Alaska is the most seismically active state within the U.S. Although earthquakes occur throughout much of the state, the most intense seismicity is concentrated in southern coastal Alaska, where the northwest-moving Pacific plate collides with the North American plate. Along the Aleutian Islands, Alaska Peninsula, Kenai Peninsula and Prince William Sound, major shallow earthquakes result from episodic thrusting of the Pacific plate beneath the continent. This plate boundary segment has produced the second and third largest shocks of this century worldwide: 1964 Prince William Sound (M 9.2) and 1957 Andreanof Islands (M 9.1). The effects of such shocks are extensive because of the large area and shallow depth of the earthquake source. In southeast Alaska, the motion between the Pacific and North American plates is predominantly horizontal shear on the vertical Fairweather fault, an analog to the San Andreas fault. This segment most recently ruptured in two magnitude 7 shocks: M 7.7 in 1958 and M 7.4 in 1972. Between Prince William Sound and Yakutat, the plate boundary is transitional and tectonically complex. An M 7.6 shock occurred at the eastern end of this transitional zone in 1979, but the remainder has been devoid of large shocks since the entire segment ruptured in two M 8.1 shocks in 1899. The recent seismic quiescence and the geologic record of coastal deformation suggest that this segment is likely site for a great (M ≥ 7.8) earthquake in the next few decades.

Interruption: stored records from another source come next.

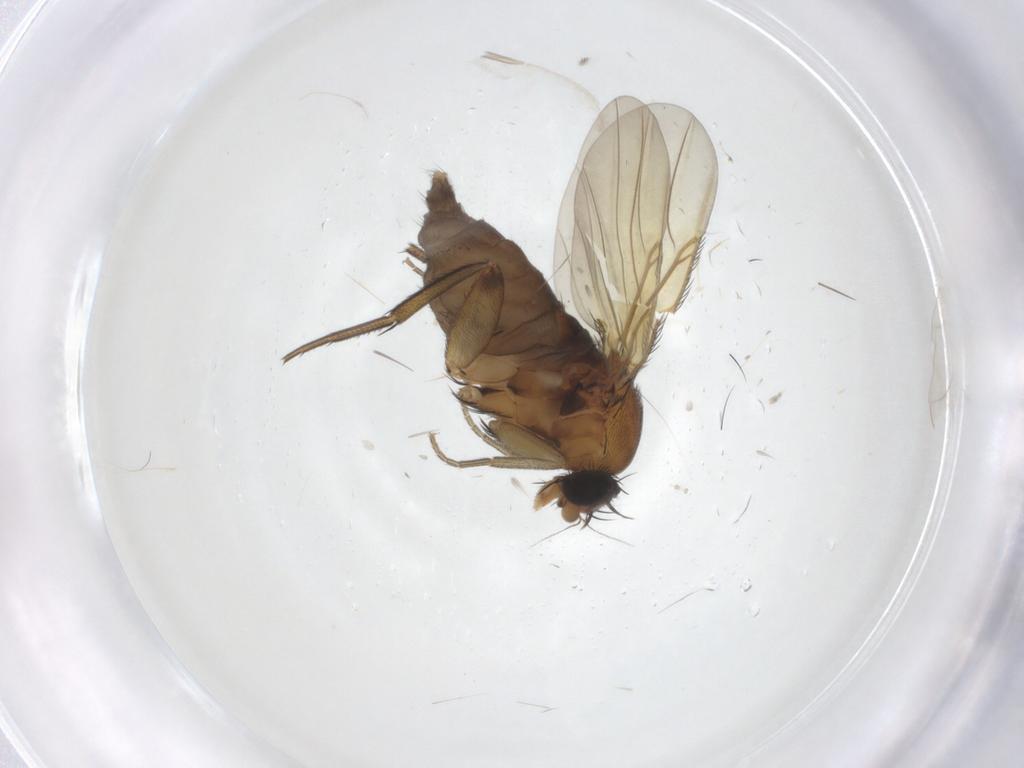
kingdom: Animalia
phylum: Arthropoda
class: Insecta
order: Diptera
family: Phoridae
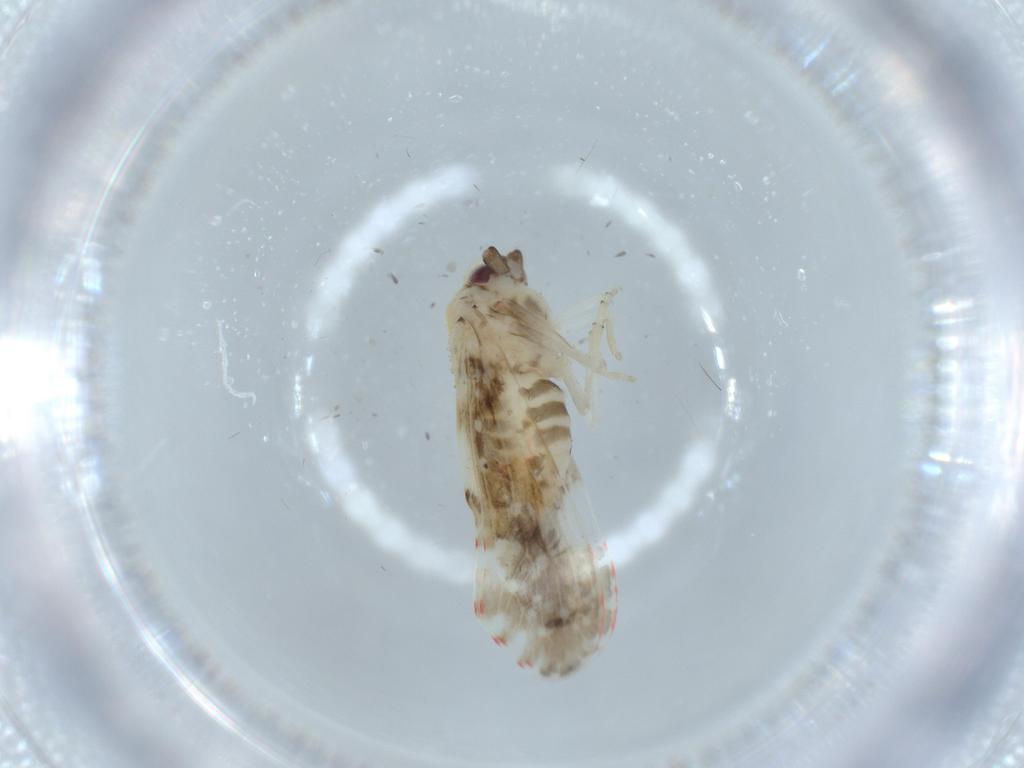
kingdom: Animalia
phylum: Arthropoda
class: Insecta
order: Hemiptera
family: Derbidae
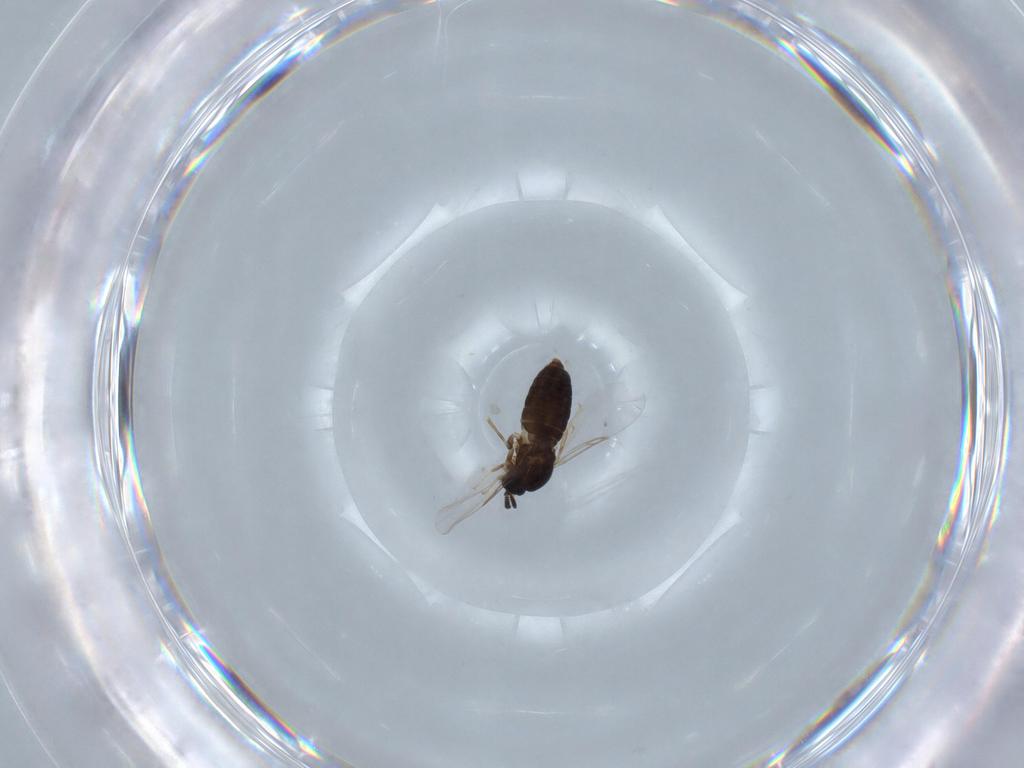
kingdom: Animalia
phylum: Arthropoda
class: Insecta
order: Diptera
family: Scatopsidae
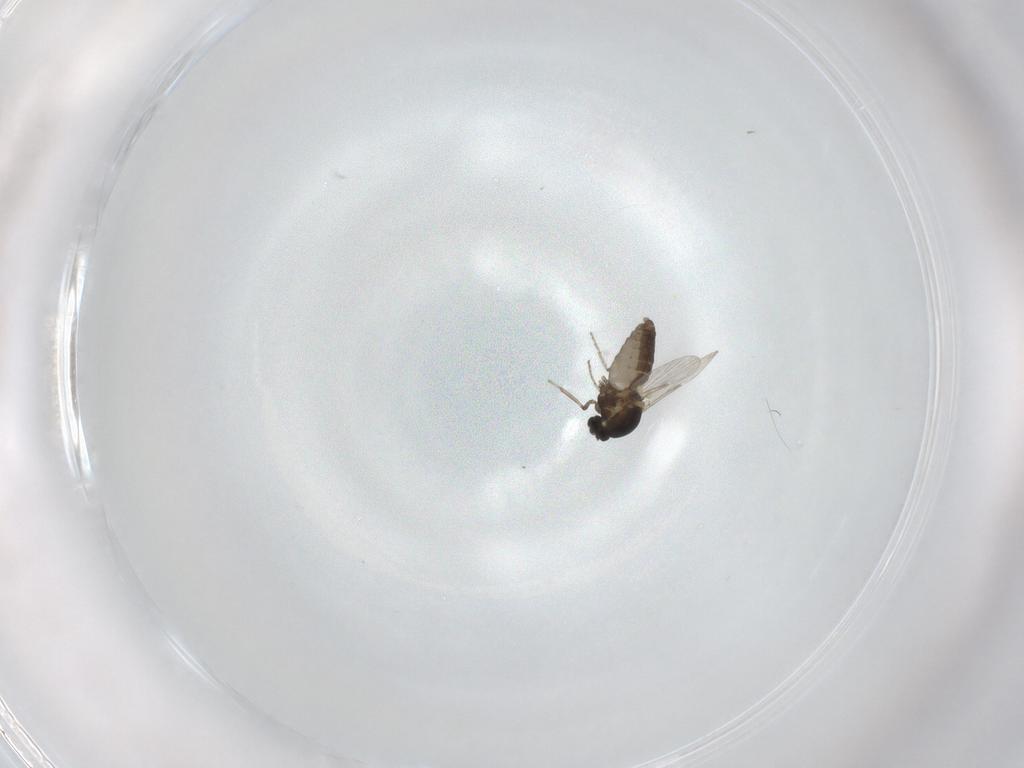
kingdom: Animalia
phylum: Arthropoda
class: Insecta
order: Diptera
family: Ceratopogonidae
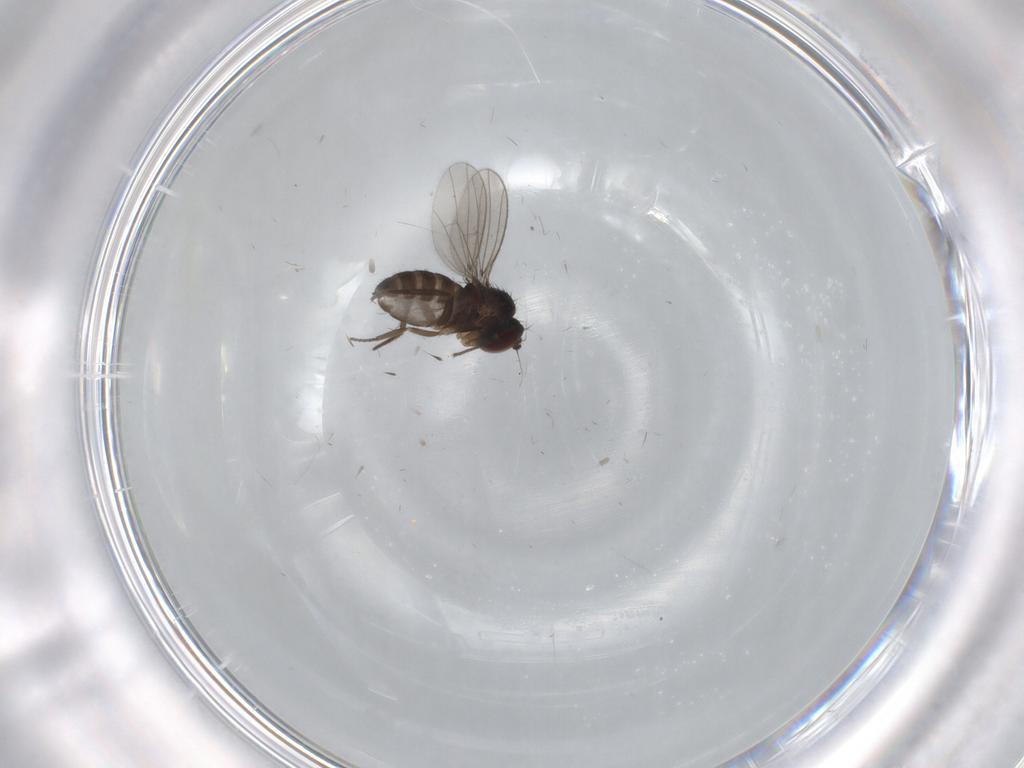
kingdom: Animalia
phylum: Arthropoda
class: Insecta
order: Diptera
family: Dolichopodidae
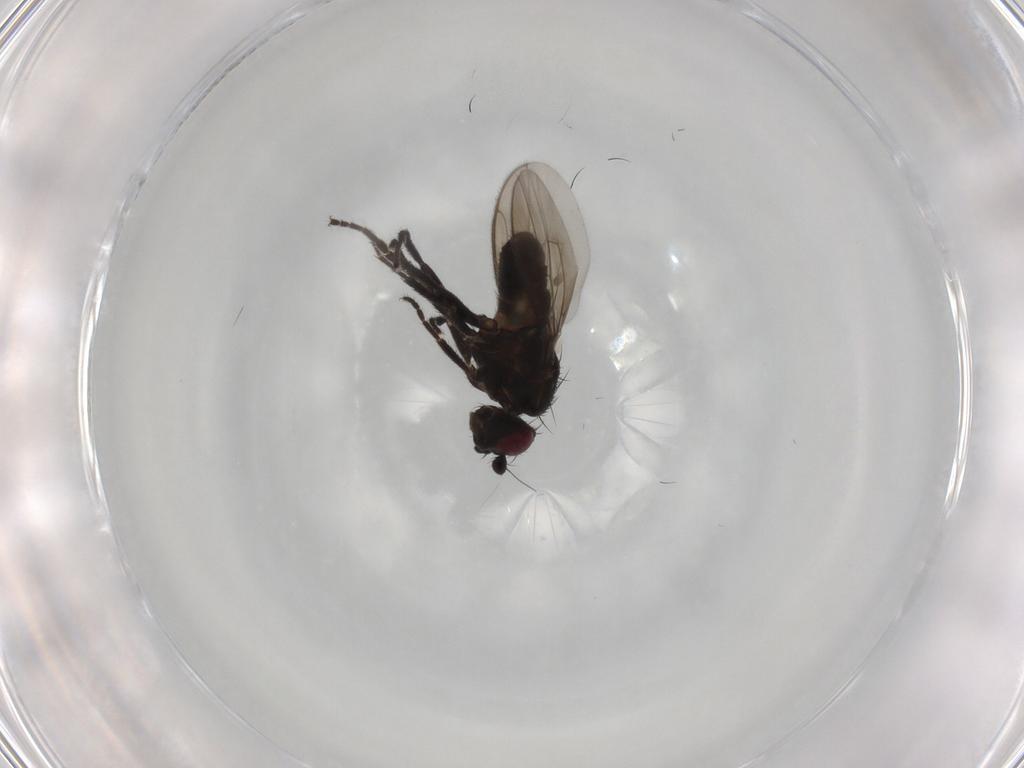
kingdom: Animalia
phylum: Arthropoda
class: Insecta
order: Diptera
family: Sphaeroceridae
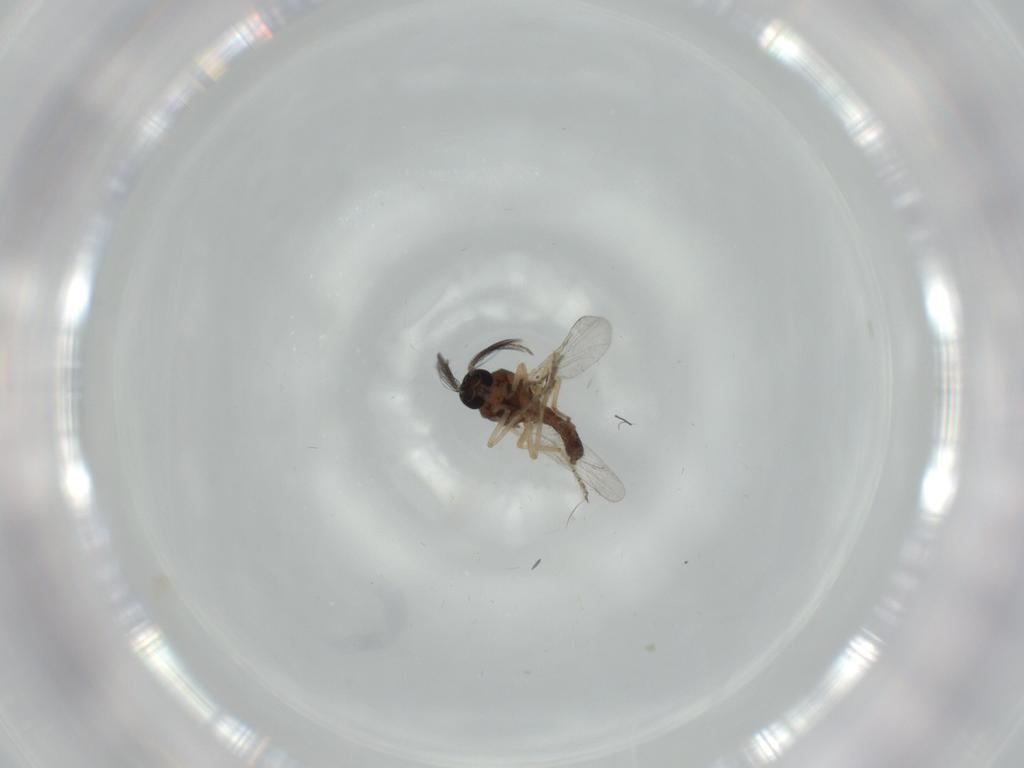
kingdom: Animalia
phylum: Arthropoda
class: Insecta
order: Diptera
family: Ceratopogonidae
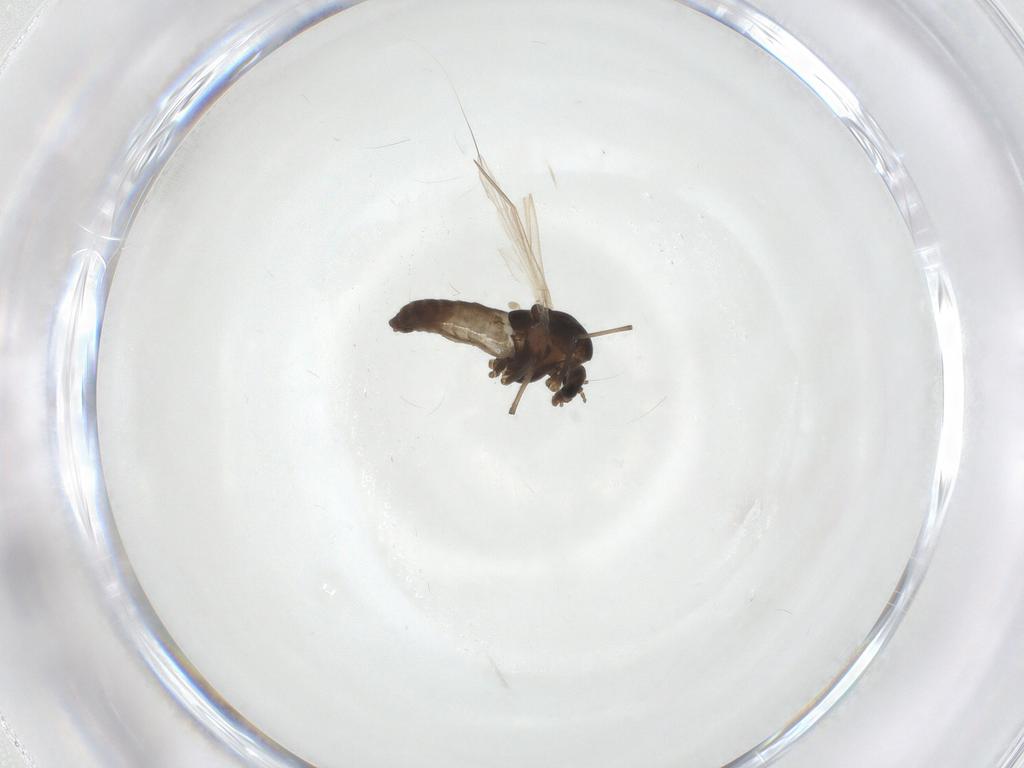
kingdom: Animalia
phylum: Arthropoda
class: Insecta
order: Diptera
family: Chironomidae
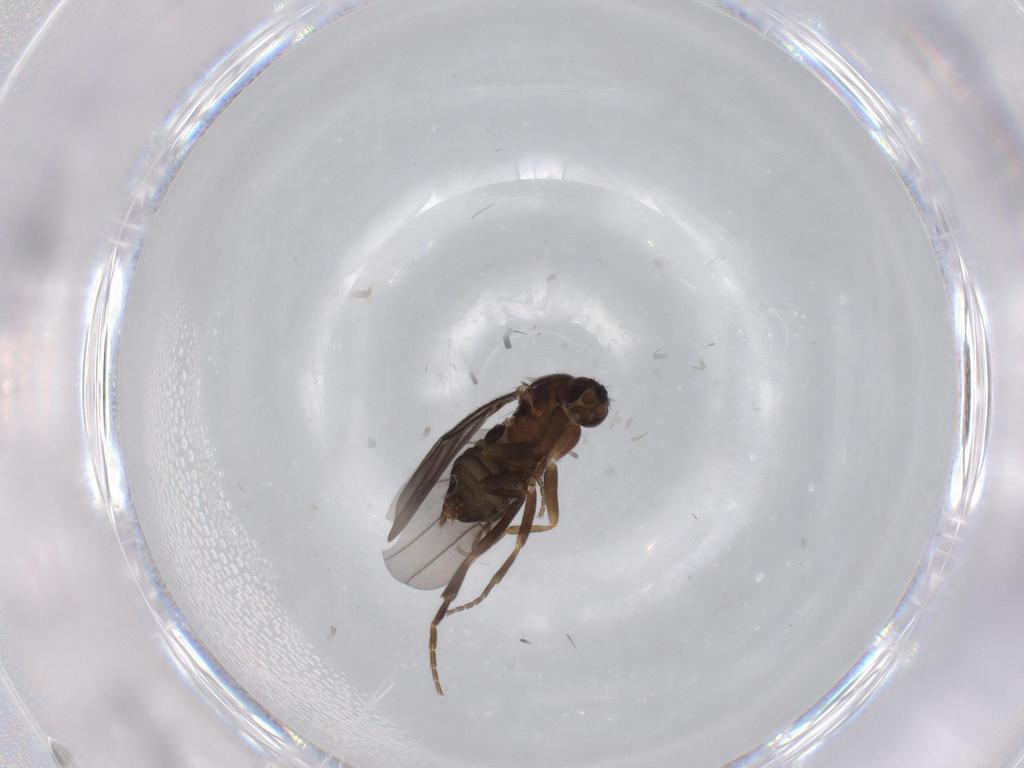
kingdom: Animalia
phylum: Arthropoda
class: Insecta
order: Diptera
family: Phoridae
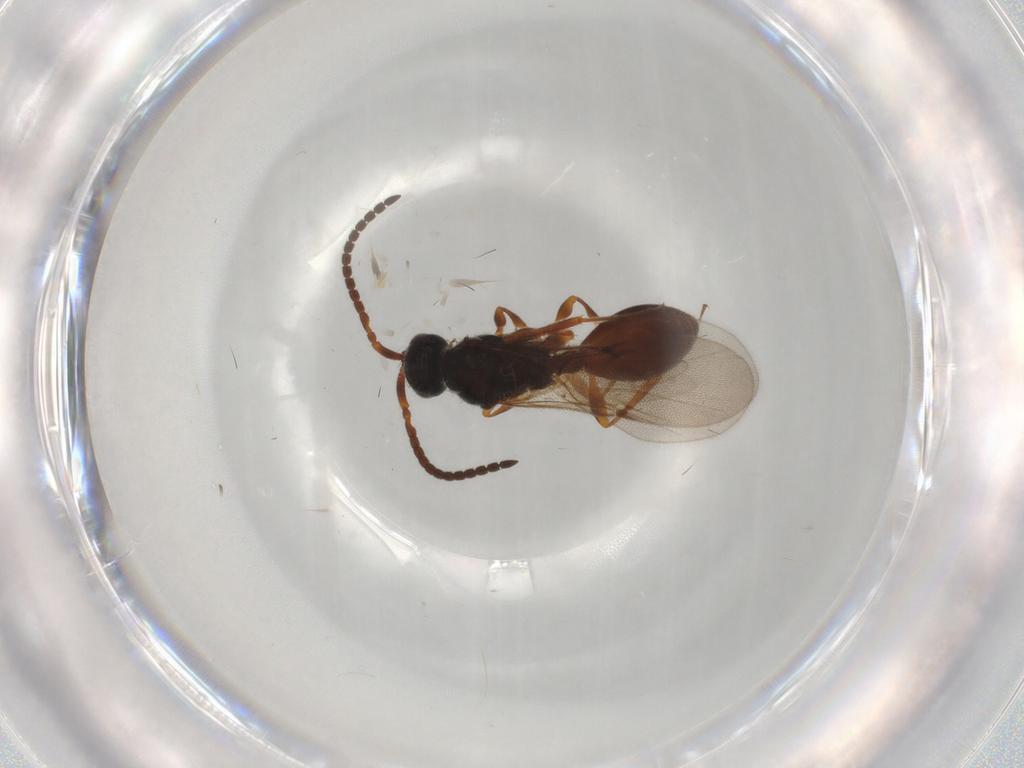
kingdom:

Significant seismicity also occurs within both the subducting Pacific plate and the overriding continental plate, away from the plate boundary. Shocks as large as M 7 occur in the subducted plate deeper than about 30 or 40 km and reflect deformation of the plate as it sinks into the mantle. A zone of deep earthquakes follows the volcanic arc along the Aleutian Islands and Alaska Peninsula and extends northward through the Cook Inlet region to about 64°N and eastward to the Wrangell volcanoes. The hazards from these earthquakes are less than those of shallow plate-boundary shocks because of their smaller maximum size and their depth. Potentially more hazardous are shallow shocks originating within the continental plate, which can exceed magnitude 7. Included in this class are shocks on surface faults, such as the Castle Mountain and Denali faults, and shocks associated with volcanoes. Less is known about this class of shocks because relatively few have occurred during the short recorded history and because few detailed geologic investigations of mapped faults have been undertaken to establish recency of movement.